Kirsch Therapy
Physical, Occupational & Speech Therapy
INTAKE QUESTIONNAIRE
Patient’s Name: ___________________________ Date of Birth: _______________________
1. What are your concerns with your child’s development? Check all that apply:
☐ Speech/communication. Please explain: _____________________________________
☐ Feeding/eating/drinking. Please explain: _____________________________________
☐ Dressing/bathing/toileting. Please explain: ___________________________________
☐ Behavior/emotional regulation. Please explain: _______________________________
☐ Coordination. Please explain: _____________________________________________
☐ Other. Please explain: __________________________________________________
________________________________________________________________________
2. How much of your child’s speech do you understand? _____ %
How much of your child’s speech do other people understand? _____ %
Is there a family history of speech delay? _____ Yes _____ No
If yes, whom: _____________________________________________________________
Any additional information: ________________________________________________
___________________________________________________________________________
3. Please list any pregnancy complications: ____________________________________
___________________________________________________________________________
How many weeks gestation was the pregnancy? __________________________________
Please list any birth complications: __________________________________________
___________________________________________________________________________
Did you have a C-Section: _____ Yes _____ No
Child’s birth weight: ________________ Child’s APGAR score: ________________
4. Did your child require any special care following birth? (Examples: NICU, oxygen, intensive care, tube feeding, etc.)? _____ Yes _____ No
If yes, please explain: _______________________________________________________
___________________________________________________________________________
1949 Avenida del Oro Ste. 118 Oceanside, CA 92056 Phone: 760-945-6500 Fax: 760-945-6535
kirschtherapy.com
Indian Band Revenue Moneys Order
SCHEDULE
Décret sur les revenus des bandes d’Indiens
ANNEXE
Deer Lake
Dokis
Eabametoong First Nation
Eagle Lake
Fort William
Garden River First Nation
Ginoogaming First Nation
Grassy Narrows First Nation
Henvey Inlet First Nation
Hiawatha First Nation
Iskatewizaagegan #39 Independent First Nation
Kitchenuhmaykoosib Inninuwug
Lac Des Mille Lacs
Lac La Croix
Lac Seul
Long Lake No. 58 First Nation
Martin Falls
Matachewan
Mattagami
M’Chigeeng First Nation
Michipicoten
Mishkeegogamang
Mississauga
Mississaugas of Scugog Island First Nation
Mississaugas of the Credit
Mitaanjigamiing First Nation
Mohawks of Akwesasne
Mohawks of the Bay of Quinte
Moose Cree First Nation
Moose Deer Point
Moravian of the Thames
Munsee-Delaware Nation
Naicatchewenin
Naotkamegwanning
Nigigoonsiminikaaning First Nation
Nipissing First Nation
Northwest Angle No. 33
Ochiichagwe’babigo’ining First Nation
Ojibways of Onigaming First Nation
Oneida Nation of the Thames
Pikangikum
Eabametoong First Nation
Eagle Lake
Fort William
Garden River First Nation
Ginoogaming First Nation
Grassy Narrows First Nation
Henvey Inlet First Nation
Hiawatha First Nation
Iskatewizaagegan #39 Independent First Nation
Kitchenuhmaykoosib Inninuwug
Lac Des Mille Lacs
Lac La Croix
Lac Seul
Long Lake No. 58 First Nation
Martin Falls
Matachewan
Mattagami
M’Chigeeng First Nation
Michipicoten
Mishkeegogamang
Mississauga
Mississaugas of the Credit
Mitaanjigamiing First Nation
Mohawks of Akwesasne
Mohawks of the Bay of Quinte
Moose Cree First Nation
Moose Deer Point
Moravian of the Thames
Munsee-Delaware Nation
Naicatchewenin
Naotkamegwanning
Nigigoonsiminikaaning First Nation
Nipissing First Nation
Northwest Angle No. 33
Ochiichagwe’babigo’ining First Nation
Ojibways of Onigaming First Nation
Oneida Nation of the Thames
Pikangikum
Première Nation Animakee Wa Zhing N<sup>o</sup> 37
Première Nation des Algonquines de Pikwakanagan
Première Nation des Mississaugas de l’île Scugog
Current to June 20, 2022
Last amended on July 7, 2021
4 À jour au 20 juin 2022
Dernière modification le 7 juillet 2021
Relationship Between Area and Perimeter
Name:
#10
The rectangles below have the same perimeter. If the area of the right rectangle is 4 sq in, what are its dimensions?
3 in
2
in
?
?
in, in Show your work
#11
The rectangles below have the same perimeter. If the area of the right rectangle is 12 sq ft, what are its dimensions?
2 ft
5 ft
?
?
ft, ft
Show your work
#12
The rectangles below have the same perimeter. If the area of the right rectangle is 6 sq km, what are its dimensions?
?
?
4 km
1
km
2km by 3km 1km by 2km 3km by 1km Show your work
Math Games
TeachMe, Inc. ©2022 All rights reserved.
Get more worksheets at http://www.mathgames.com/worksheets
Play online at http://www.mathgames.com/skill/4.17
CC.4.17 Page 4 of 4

• • • • • • •

- **Task to carry out**
Write out every record exactly as it appears above.

- **Worked solution**
Kirsch Therapy
Physical, Occupational & Speech Therapy
INTAKE QUESTIONNAIRE
Patient’s Name: ___________________________ Date of Birth: _______________________
1. What are your concerns with your child’s development? Check all that apply:
☐ Speech/communication. Please explain: _____________________________________
☐ Feeding/eating/drinking. Please explain: _____________________________________
☐ Dressing/bathing/toileting. Please explain: ___________________________________
☐ Behavior/emotional regulation. Please explain: _______________________________
☐ Coordination. Please explain: _____________________________________________
☐ Other. Please explain: __________________________________________________
________________________________________________________________________
2. How much of your child’s speech do you understand? _____ %
How much of your child’s speech do other people understand? _____ %
Is there a family history of speech delay? _____ Yes _____ No
If yes, whom: _____________________________________________________________
Any additional information: ________________________________________________
___________________________________________________________________________
3. Please list any pregnancy complications: ____________________________________
___________________________________________________________________________
How many weeks gestation was the pregnancy? __________________________________
Please list any birth complications: __________________________________________
___________________________________________________________________________
Did you have a C-Section: _____ Yes _____ No
Child’s birth weight: ________________ Child’s APGAR score: ________________
4. Did your child require any special care following birth? (Examples: NICU, oxygen, intensive care, tube feeding, etc.)? _____ Yes _____ No
If yes, please explain: _______________________________________________________
___________________________________________________________________________
1949 Avenida del Oro Ste. 118 Oceanside, CA 92056 Phone: 760-945-6500 Fax: 760-945-6535
kirschtherapy.com
Indian Band Revenue Moneys Order
SCHEDULE
Décret sur les revenus des bandes d’Indiens
ANNEXE
Deer Lake
Dokis
Eabametoong First Nation
Eagle Lake
Fort William
Garden River First Nation
Ginoogaming First Nation
Grassy Narrows First Nation
Henvey Inlet First Nation
Hiawatha First Nation
Iskatewizaagegan #39 Independent First Nation
Kitchenuhmaykoosib Inninuwug
Lac Des Mille Lacs
Lac La Croix
Lac Seul
Long Lake No. 58 First Nation
Martin Falls
Matachewan
Mattagami
M’Chigeeng First Nation
Michipicoten
Mishkeegogamang
Mississauga
Mississaugas of Scugog Island First Nation
Mississaugas of the Credit
Mitaanjigamiing First Nation
Mohawks of Akwesasne
Mohawks of the Bay of Quinte
Moose Cree First Nation
Moose Deer Point
Moravian of the Thames
Munsee-Delaware Nation
Naicatchewenin
Naotkamegwanning
Nigigoonsiminikaaning First Nation
Nipissing First Nation
Northwest Angle No. 33
Ochiichagwe’babigo’ining First Nation
Ojibways of Onigaming First Nation
Oneida Nation of the Thames
Pikangikum
Eabametoong First Nation
Eagle Lake
Fort William
Garden River First Nation
Ginoogaming First Nation
Grassy Narrows First Nation
Henvey Inlet First Nation
Hiawatha First Nation
Iskatewizaagegan #39 Independent First Nation
Kitchenuhmaykoosib Inninuwug
Lac Des Mille Lacs
Lac La Croix
Lac Seul
Long Lake No. 58 First Nation
Martin Falls
Matachewan
Mattagami
M’Chigeeng First Nation
Michipicoten
Mishkeegogamang
Mississauga
Mississaugas of the Credit
Mitaanjigamiing First Nation
Mohawks of Akwesasne
Mohawks of the Bay of Quinte
Moose Cree First Nation
Moose Deer Point
Moravian of the Thames
Munsee-Delaware Nation
Naicatchewenin
Naotkamegwanning
Nigigoonsiminikaaning First Nation
Nipissing First Nation
Northwest Angle No. 33
Ochiichagwe’babigo’ining First Nation
Ojibways of Onigaming First Nation
Oneida Nation of the Thames
Pikangikum
Première Nation Animakee Wa Zhing N<sup>o</sup> 37
Première Nation des Algonquines de Pikwakanagan
Première Nation des Mississaugas de l’île Scugog
Current to June 20, 2022
Last amended on July 7, 2021
4 À jour au 20 juin 2022
Dernière modification le 7 juillet 2021
Relationship Between Area and Perimeter
Name:
#10
The rectangles below have the same perimeter. If the area of the right rectangle is 4 sq in, what are its dimensions?
3 in
2
in
?
?
in, in Show your work
#11
The rectangles below have the same perimeter. If the area of the right rectangle is 12 sq ft, what are its dimensions?
2 ft
5 ft
?
?
ft, ft
Show your work
#12
The rectangles below have the same perimeter. If the area of the right rectangle is 6 sq km, what are its dimensions?
?
?
4 km
1
km
2km by 3km 1km by 2km 3km by 1km Show your work
Math Games
TeachMe, Inc. ©2022 All rights reserved.
Get more worksheets at http://www.mathgames.com/worksheets
Play online at http://www.mathgames.com/skill/4.17
CC.4.17 Page 4 of 4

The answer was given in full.